For IoT applications, the main characteristics of the physical layer that need to be considered are modulation, data rate, transmission mode, and channel encoding.

Modulation. The nature of IoT applications, some involve infrequent data transmission that need low-cost low-complexity devices, preclude the use of high-order modulation or advanced channel coding like trellis-coded modulation. Unless mandatory, due to a harsh radio environment with narrowband interferers or regulatory constraints, spread spectrum, e.g., Direct Sequence Spread Spectrum (DSSS), is to be avoided as it increases the channel bandwidth, requiring a more costly and power-consuming RF frontend, with no data rate improvement. Allowing non-coherent demodulation relaxes the constraint on the device complexity, so (Gaussian) Frequency Shift Keying ((G)FSK) is a proven and suitable choice, similarly as in Bluetooth radio. It is considered that the most sensible choice upon availability would be Gaussian Minimum Shift Keying (GMSK), as the modulation index of ½ allows for lower complexity, or better sensitivity at a given complexity. When available bandwidth is restricted, GFSK with lower modulation index is still appropriate, with the next best being 1/3 as it still allows for near-optimal demodulation at reasonable complexity.

Data rate. IoT applications need to mix very low data rate requirements, e.g., a sensor or an actuator with limited data size either uplink or downlink, with more demanding requirements, e.g., a 6-inch 3-color ePaper display in a home that updates the daily weather forecast or the shopping list, easily amounting to more than 196 kB worth of data. Yet even for small data amounts, a carefully chosen higher data rate actually improves power-consumption thanks to shorter transmission time and reduced probability of collision. Similar reasoning is applied to Bluetooth Low Energy, a.k.a., BLE or Bluetooth Smart, formerly Nokia’s WiBree, which uses 1 Mbps with much lower data throughput. The latter is aimed at proximity communication and its high gross data rate of 1 Mbps sacrifices the range considerably. Even when operating at sub-GHz frequencies, which offer better range than 2.4 GHz for a given transmit power, the 1 Mbps is considered to be the absolute upper limit. On the higher end, the transceiver complexity and power increase do not improve the actual useable throughput, as the overhead of packet acknowledgement and packet processing time become the bottleneck.

■ EXTRACTED INFORMATION:
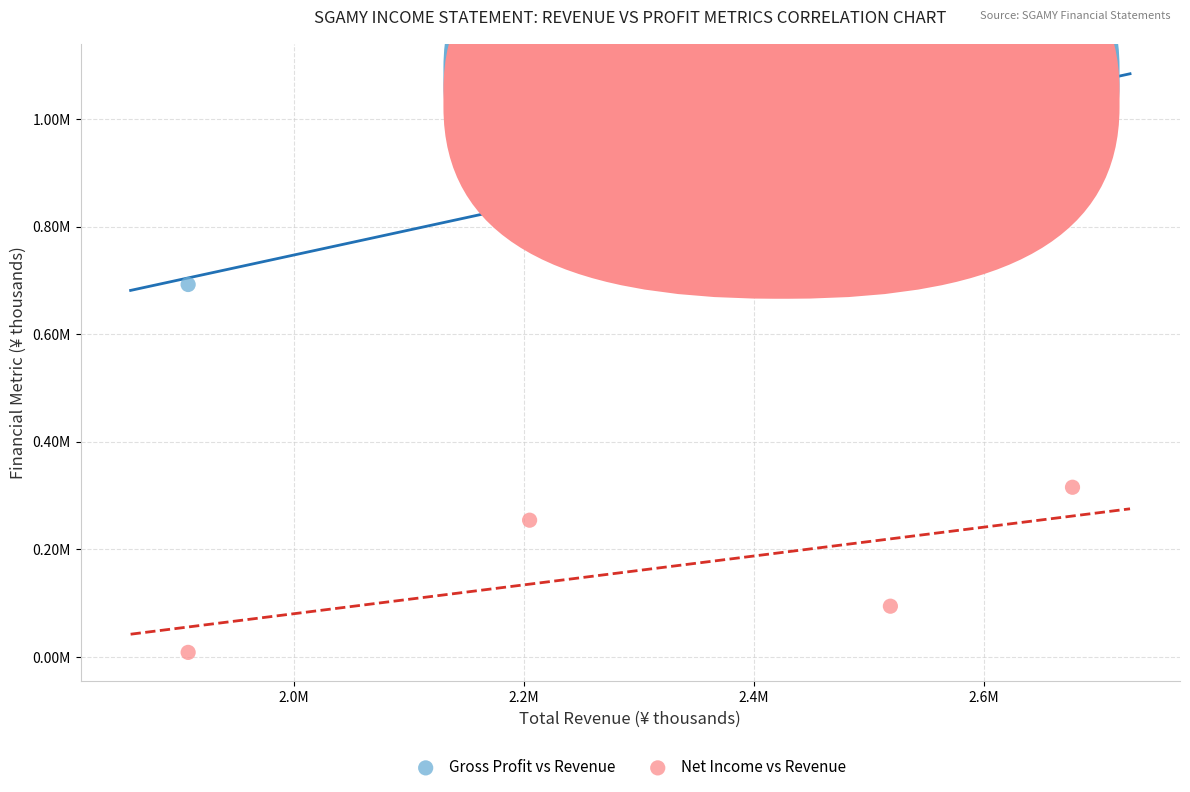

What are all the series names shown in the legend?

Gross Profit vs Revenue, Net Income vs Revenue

--

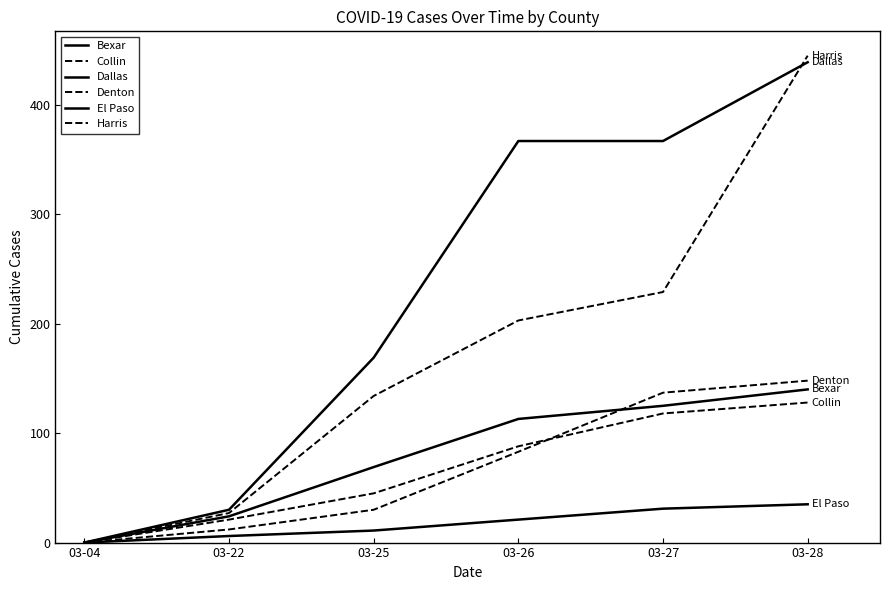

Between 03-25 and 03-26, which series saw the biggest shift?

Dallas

■ PROBLEM:
Return the stretch of the IoT physical-layer text that starts with the words "For IoT applications, the" and stops after "and channel encoding.", copied verbatim.

■ ANSWER TO THIS TASK:
For IoT applications, the main characteristics of the physical layer that need to be considered are modulation, data rate, transmission mode, and channel encoding.